*** INPUT Section Begins ***
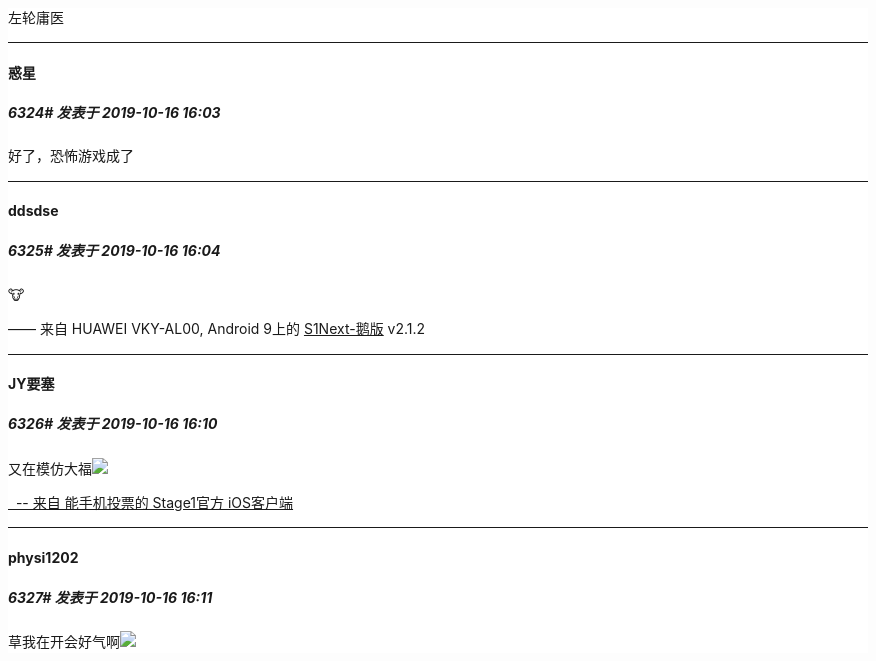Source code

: 
左轮庸医







-----

####  惑星  
##### 6324#       发表于 2019-10-16 16:03




好了，恐怖游戏成了







-----

####  ddsdse  
##### 6325#       发表于 2019-10-16 16:04




🐮

—— 来自 HUAWEI VKY-AL00, Android 9上的 [S1Next-鹅版](https://github.com/ykrank/S1-Next/releases) v2.1.2







-----

####  JY要塞  
##### 6326#       发表于 2019-10-16 16:10




又在模仿大福<img src="https://static.saraba1st.com/image/smiley/face2017/067.png" referrerpolicy="no-referrer">

[  -- 来自 能手机投票的 Stage1官方 iOS客户端](https://itunes.apple.com/fi/app/saraba1st/id1221237470?mt=8)







-----

####  physi1202  
##### 6327#       发表于 2019-10-16 16:11




草我在开会好气啊<img src="https://static.saraba1st.com/image/smiley/face2017/068.png" referrerpolicy="no-referrer">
*** INPUT Section Ends ***
=== WHAT YOU HAVE TO DO ===
Write out all of the records above line for line, leaving the pictures out of your answer.

=== REPLY TO THE EXERCISE ===
Source code

: 
左轮庸医







-----

####  惑星  
##### 6324#       发表于 2019-10-16 16:03




好了，恐怖游戏成了







-----

####  ddsdse  
##### 6325#       发表于 2019-10-16 16:04




🐮

—— 来自 HUAWEI VKY-AL00, Android 9上的 [S1Next-鹅版](https://github.com/ykrank/S1-Next/releases) v2.1.2







-----

####  JY要塞  
##### 6326#       发表于 2019-10-16 16:10




又在模仿大福<img src="https://static.saraba1st.com/image/smiley/face2017/067.png" referrerpolicy="no-referrer">

[  -- 来自 能手机投票的 Stage1官方 iOS客户端](https://itunes.apple.com/fi/app/saraba1st/id1221237470?mt=8)







-----

####  physi1202  
##### 6327#       发表于 2019-10-16 16:11




草我在开会好气啊<img src="https://static.saraba1st.com/image/smiley/face2017/068.png" referrerpolicy="no-referrer">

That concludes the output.